WHAT YOU WILL DO =>
Output the whole passage below on the Sonship of Jesus, word for word.

SUPPLIED TEXT =>
I've found the language to be the greatest impediment on this issue. If we say Jesus' Sonship began with his birth we appear to deny his preexistence as Deity. If we say Jesus has been the Son of God eternally then we seem to claim he was eternally a human, which is absurd.

So Jesus, as a Person, existed from eternity. Jesus, who is *now* called the Son of God, eternally existed. But obviously Jesus was not always called the Son of God in the sense of his being a man eternally.

God exists in an eternal relationship between Himself as Source and His expression as Logos/Word. It would be like saying I as a manufacturer am distinct from the things I manufacture, or that I as an orator am distinct from the speeches I've made.

God and His expression are of the same essential substance. However, the substance obtains new substances and forms when God expresses Himself beyond the Source of that expression.

God created an expression of His own person in a new substance of flesh, in the form of a man. This was an additional substance and a new form beyond the source of this revelation.

And so, God as Father and God as Son took on a distinction when the Word became flesh or God became a Man. This reflects the eternal relationship God has had between Himself as Source and His expression in His Word.

INFORMATION SUPPLIED =>
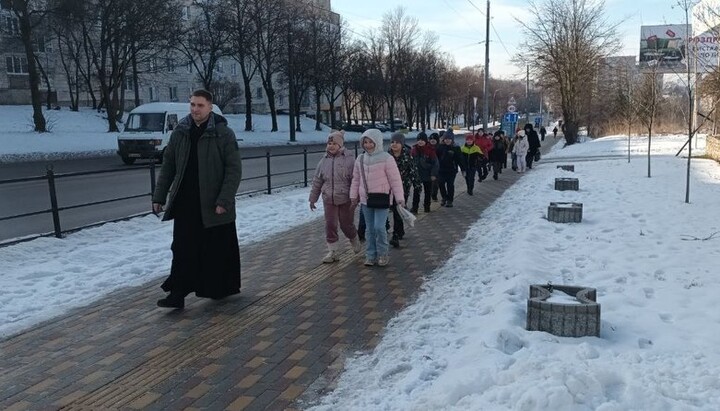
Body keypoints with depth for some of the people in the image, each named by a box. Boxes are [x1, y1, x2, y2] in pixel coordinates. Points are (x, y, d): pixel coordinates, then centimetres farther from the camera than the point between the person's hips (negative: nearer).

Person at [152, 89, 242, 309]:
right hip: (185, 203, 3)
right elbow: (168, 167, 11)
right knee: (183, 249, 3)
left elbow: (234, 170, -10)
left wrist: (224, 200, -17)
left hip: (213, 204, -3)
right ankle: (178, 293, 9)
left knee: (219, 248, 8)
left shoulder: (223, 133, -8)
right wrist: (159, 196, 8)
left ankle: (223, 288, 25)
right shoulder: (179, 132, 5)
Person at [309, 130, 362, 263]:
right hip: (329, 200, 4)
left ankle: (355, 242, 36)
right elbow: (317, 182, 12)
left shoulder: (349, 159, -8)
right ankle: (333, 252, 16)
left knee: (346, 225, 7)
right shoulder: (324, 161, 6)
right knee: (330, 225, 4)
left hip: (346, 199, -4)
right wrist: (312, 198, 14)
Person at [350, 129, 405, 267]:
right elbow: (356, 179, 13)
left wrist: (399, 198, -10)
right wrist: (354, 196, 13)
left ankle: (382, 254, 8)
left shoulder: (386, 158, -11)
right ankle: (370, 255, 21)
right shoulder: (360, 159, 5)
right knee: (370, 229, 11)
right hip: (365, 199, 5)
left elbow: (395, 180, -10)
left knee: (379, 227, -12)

...

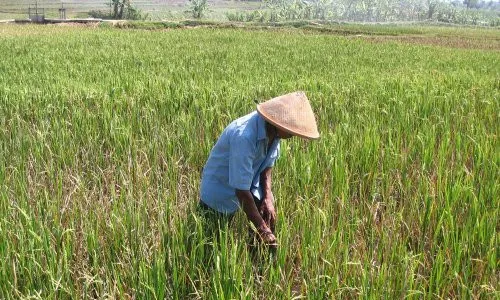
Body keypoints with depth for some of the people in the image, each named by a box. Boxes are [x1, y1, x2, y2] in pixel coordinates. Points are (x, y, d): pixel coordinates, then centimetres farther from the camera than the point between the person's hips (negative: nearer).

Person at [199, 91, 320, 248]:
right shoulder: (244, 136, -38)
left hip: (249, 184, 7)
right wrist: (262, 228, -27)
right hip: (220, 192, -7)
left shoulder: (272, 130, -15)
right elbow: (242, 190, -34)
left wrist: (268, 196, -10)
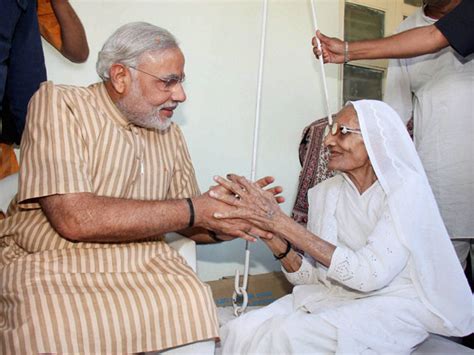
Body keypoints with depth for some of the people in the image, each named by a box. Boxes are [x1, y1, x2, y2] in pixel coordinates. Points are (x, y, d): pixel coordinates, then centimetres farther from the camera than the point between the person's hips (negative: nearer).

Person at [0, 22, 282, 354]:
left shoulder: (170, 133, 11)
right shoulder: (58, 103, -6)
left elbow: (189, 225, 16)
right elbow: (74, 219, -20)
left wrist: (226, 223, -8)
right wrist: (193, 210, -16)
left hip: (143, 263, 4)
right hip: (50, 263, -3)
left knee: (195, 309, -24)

==

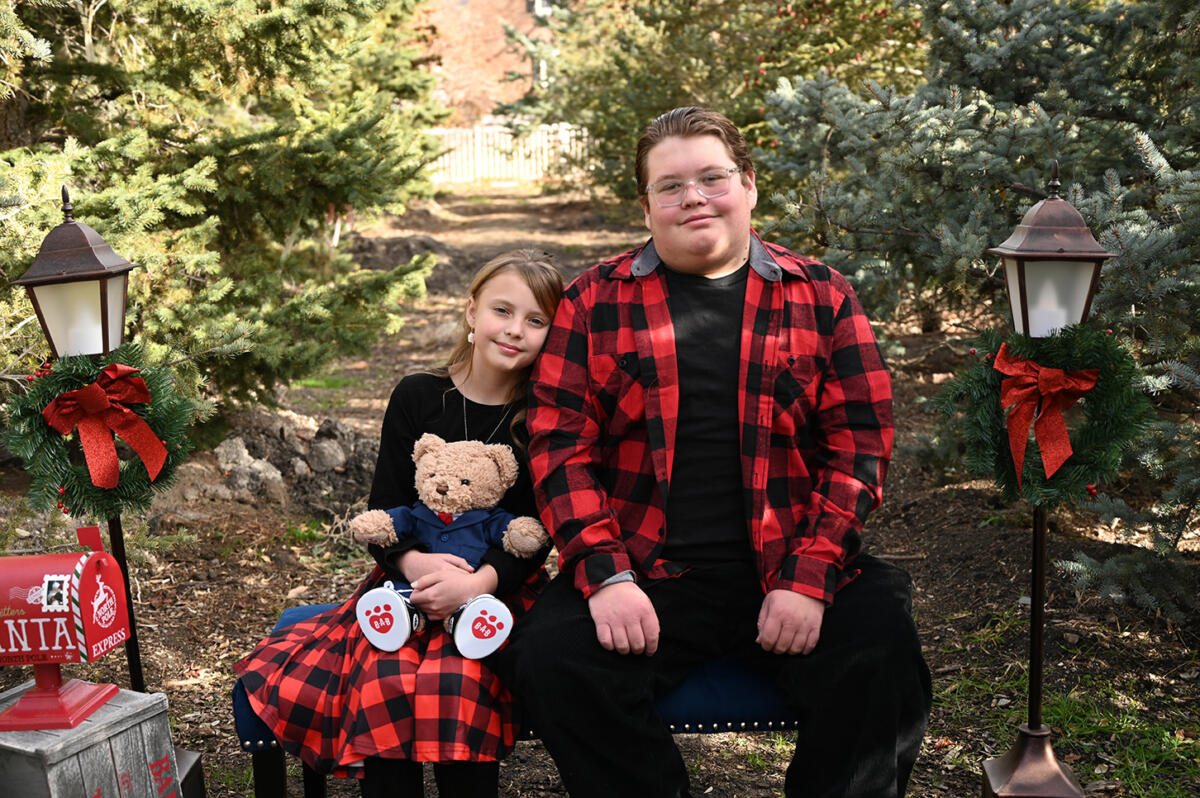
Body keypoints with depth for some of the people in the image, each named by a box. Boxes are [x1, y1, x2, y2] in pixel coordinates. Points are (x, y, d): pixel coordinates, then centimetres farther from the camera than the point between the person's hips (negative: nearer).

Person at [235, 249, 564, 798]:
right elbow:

YOUR RESPONSE =>
I've found the language to be the greatest impediment on this issue. If we say Jesus' Sonship began with his birth we appear to deny his preexistence as Deity. If we say Jesus has been the Son of God eternally then we seem to claim he was eternally a human, which is absurd.

So Jesus, as a Person, existed from eternity. Jesus, who is *now* called the Son of God, eternally existed. But obviously Jesus was not always called the Son of God in the sense of his being a man eternally.

God exists in an eternal relationship between Himself as Source and His expression as Logos/Word. It would be like saying I as a manufacturer am distinct from the things I manufacture, or that I as an orator am distinct from the speeches I've made.

God and His expression are of the same essential substance. However, the substance obtains new substances and forms when God expresses Himself beyond the Source of that expression.

God created an expression of His own person in a new substance of flesh, in the form of a man. This was an additional substance and a new form beyond the source of this revelation.

And so, God as Father and God as Son took on a distinction when the Word became flesh or God became a Man. This reflects the eternal relationship God has had between Himself as Source and His expression in His Word.